Items listed in a dataset:
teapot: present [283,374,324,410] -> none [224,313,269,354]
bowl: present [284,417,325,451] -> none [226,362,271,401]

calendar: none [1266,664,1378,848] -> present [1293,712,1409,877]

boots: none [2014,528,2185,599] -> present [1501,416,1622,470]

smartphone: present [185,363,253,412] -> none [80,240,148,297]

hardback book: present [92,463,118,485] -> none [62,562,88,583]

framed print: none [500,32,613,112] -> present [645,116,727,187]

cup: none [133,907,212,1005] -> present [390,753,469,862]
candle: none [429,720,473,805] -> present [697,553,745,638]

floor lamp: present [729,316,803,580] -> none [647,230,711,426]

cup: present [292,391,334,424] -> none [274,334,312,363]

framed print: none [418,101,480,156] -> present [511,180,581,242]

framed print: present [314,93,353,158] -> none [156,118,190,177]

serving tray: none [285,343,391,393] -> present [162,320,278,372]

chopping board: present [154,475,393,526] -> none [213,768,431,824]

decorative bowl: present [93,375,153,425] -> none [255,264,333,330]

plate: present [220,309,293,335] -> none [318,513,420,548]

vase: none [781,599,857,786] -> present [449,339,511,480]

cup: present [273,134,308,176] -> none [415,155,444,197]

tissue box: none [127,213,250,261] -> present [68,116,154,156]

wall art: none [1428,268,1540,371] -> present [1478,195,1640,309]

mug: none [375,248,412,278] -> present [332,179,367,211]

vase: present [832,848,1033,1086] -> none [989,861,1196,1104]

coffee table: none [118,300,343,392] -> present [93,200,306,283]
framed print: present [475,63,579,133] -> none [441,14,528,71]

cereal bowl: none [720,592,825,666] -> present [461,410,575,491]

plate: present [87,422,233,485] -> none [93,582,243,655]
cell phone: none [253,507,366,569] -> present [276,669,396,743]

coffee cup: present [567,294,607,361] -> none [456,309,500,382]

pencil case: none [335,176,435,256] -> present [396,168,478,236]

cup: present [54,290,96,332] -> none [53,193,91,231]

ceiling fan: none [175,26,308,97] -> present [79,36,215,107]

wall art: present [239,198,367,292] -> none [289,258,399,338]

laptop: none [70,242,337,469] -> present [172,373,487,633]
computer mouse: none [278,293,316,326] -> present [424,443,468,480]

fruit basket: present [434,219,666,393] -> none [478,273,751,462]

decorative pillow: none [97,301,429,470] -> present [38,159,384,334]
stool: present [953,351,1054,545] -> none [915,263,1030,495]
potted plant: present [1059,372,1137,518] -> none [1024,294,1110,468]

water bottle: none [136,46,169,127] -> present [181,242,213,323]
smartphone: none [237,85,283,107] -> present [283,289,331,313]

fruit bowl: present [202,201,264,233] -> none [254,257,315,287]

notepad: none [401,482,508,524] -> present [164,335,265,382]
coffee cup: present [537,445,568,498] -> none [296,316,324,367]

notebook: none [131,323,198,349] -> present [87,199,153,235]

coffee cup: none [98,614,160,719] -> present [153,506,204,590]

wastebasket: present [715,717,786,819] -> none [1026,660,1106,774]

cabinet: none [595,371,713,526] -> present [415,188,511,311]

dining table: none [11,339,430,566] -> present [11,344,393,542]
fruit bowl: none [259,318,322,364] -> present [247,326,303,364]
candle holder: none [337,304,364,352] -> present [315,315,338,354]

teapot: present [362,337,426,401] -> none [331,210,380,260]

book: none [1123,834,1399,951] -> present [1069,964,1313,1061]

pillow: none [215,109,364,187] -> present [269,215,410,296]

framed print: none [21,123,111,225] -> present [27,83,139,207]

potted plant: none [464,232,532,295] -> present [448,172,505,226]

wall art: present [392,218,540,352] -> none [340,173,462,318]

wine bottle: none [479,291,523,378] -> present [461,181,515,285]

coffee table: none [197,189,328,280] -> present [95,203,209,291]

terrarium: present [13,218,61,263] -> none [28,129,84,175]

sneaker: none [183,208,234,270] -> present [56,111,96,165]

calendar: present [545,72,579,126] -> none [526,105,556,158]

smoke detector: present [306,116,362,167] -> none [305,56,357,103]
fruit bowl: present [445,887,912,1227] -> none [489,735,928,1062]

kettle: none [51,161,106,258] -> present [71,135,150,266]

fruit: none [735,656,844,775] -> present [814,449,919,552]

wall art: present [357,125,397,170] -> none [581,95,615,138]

◆ **WRITTEN TASK**: Find the lines in the data that hold the word "calendar". Reply with how many there are and nothing more.

◆ **SOLUTION BELOW**: 2